Don't you love it when....

Mark Adams

all wood nut
You are canvassing a canoe, coming up on the stem, and the canvas rips 2 inches short of the stem? 100 bucks in junk canvas, 10 minutes trying to find the hammer after you threw it, and a generally crappy mood the rest of the day.
 
... and no particular "lessons learned" either... except perhaps to aim the hammer somewhere easier to find if this situation ever repeats itself.
 
Canvassed a canoe in my earlier days and scorched the canvas with a propane torch as directed. Everything was fine until, upon admiring my work, I noticed smoke coming from the opposite side of the canoe. Investigation revealed that canvas doesn't carry a flame very well, but will smolder up the side of the canoe from where a ragged thread caught fire! Many choice words and a laborious patch job later and I was able to salvage the canvas. No one will know until that canoe is recanvassed...
 
That's just a minor annoyance, fueled by your silly sense of craftsmanship and your desire to do good work.:)

Picture this scenaro:
It's 1971, you're 19 years old and have just signed a contract with Elektra Records and they have just paid you a fairly healthy chunk of money as an advance. It's the first real money you've ever had, so naturally, the first thing you do is go out and order a couple of canoes - one of them is a special-ordered 16' keelless Guide, the other is a decked C-2 whitewater canoe.

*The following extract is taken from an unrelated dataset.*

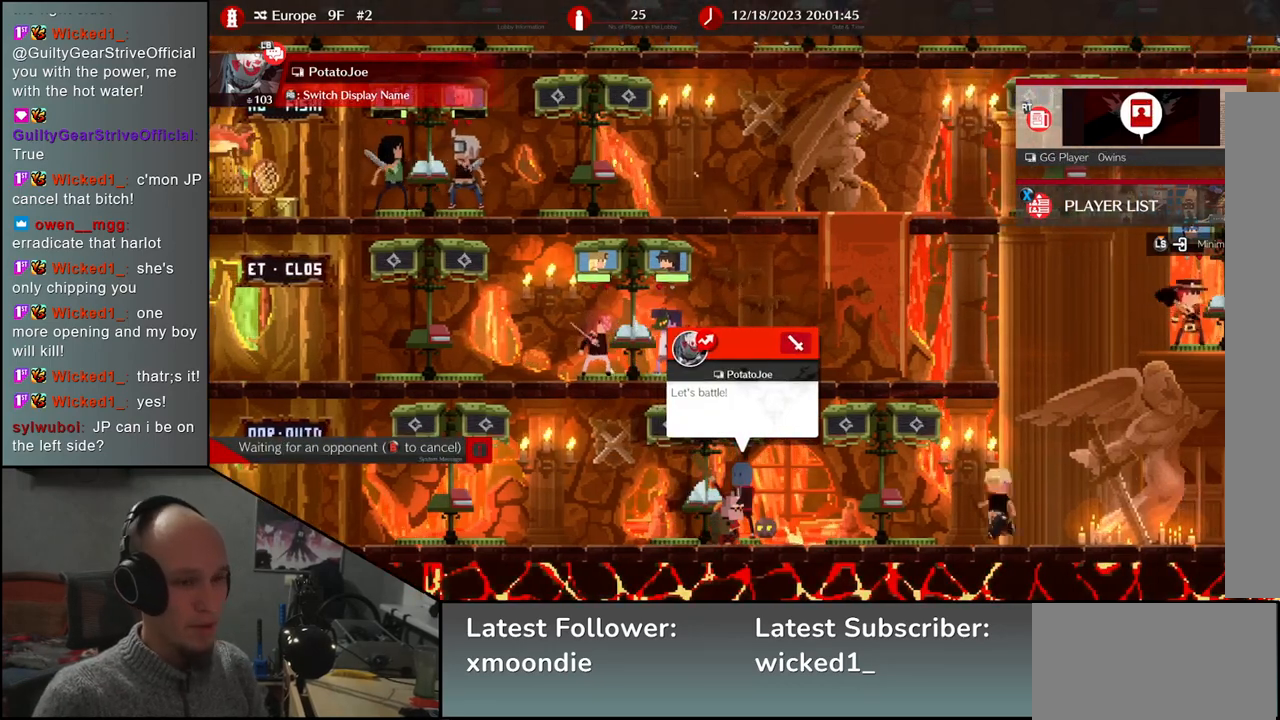
{"dt_ms": 500, "buttons": [], "left_stick": "center", "events": []}
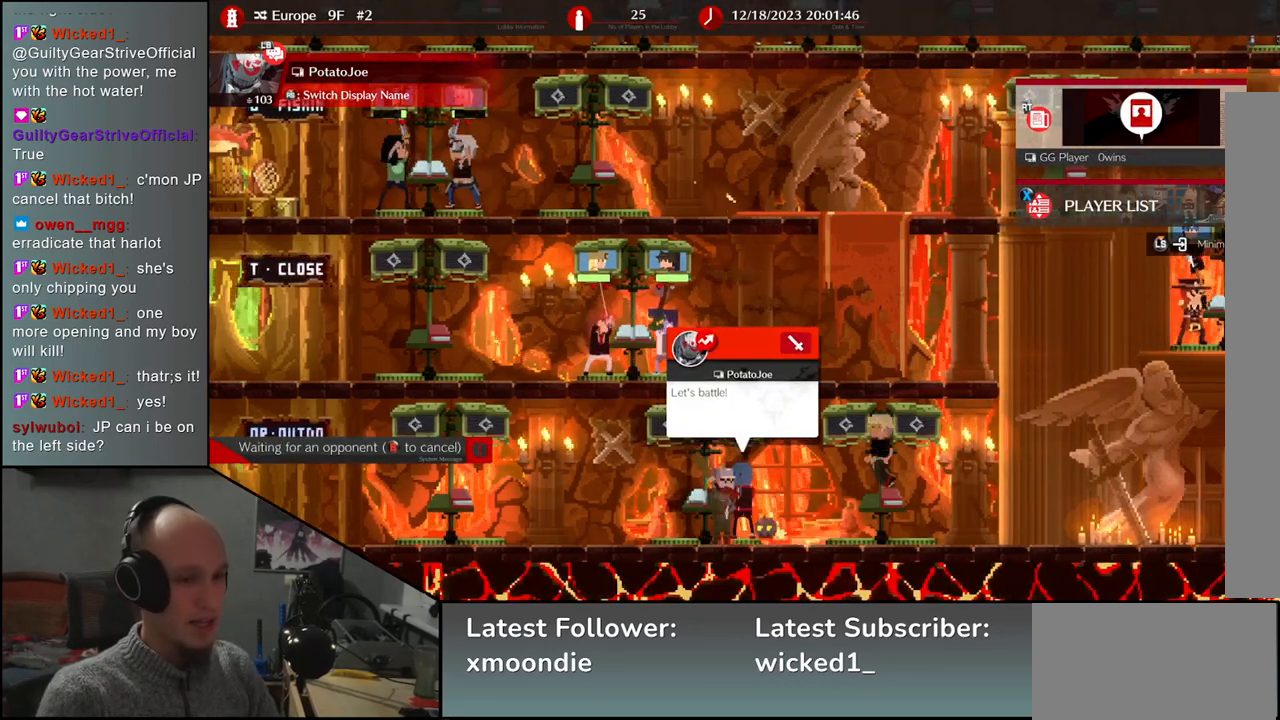
{"dt_ms": 500, "buttons": [], "left_stick": "center", "events": []}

After a month or two, they arrive and are gorgeous. About fourteen months pass and when you have time, you're really enjoying using both of them. Then the following spring you notice a split in the canvas about 6" long below one gunwale in the stern seat area. Upon inspection, you find a piece of Dacron sailcloth that formerly was glued-in, behind the canvas, to patch the split. Since glue doesn't stick well to the Dacron and since canvas and Dacron have very different stretch characteristics, the glue has predictably failed, the extra filler over the rip has cracked and the split in the canvas has opened up big-time.

A phone call to the factory tells you that it's out of warranty and that they can re-canvas the boat for about half the price of a new one, if you're willing to pay the freight half-way across the country both ways. Unfortunately, there isn't any internet yet and there are no books on wood canvas canoe building written yet, so you're on your own with no help. You order a roll of new canvas, a gallon of filler, a quart of primer and a quart of enamel. It all arrives and with it is a two-page instruction sheet that starts out "Stretch canvas until tight all around." - and that's about all the help you're going to get.

I won't bore everyone with the rest of the gory details, but consider yourself lucky that you care enough in this case to bite the bullet and fix the problem, rather than to try to hide it, and that you've been able to learn the process from people who know how to do it and are willing to share that information.